Work item A:
Rewrite the rows from the data collection below as a JSON list of strings with one string per line. Leave out any blank lines.

*** Exercise passage Section Begins ***

Once upon a time, there once was a couple of hashers known as the Princess and the Squirrel.  They were in the mood for Mexican, so they summoned the pack to Little Tampico Tequila Bar in Soquel Village.   They promised the pack beer, tequila and warned of a new trail marking called “shut the fuck up”, where we would have to be very quiet while passing through a certain area.  Then they scurried off with small bottles of flour and chalk.  Aside from the regular drinkers,  Lube me up Scotty showed up (since his wife is still in China).   We had visitors all the way from Portland Maine, Sir Ménage A Lot, Cuma Cuma Cumanda, and former Surf City kennelmate Camel Stamp.  They brought Virgin Sarah with them from Mountain View.   Maine is a beautiful state, but with only 2 months of warm weather per year, I can imagine hashing there isn’t for the faint of heart.   Surf City pussies would not survive hashing through snow and ice.  It would be pretty cool to see a moose on trail!   Not so cool to step in moose poop.  Speaking of the great white north, Canadian Penny Slut finally resurfaced!   The last time she was seen was 6 months ago, after her first haring venture with yours truly.   I heard rumors that either I scared her away from the hash, or she was abducted by aliens somewhere near area 51 in Nevada.   She returned unscathed, but doesn’t remember a thing from the past 6 months.

*** Exercise passage Section Ends ***
*** Supplied material Section Begins ***

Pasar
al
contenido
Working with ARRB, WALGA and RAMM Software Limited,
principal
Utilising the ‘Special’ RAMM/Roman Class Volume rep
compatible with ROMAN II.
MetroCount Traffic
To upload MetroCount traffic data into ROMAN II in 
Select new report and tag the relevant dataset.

*** Supplied material Section Ends ***

Work item B:
According to the hash run write-up, at which bar was the pack summoned to gather?

Exercise response A:
[
  "Pasar",
  "al",
  "contenido",
  "Working with ARRB, WALGA and RAMM Software Limited,",
  "principal",
  "Utilising the ‘Special’ RAMM/Roman Class Volume rep",
  "compatible with ROMAN II.",
  "MetroCount Traffic",
  "To upload MetroCount traffic data into ROMAN II in ",
  "Select new report and tag the relevant dataset."
]

Exercise response B:
Little Tampico Tequila Bar in Soquel Village.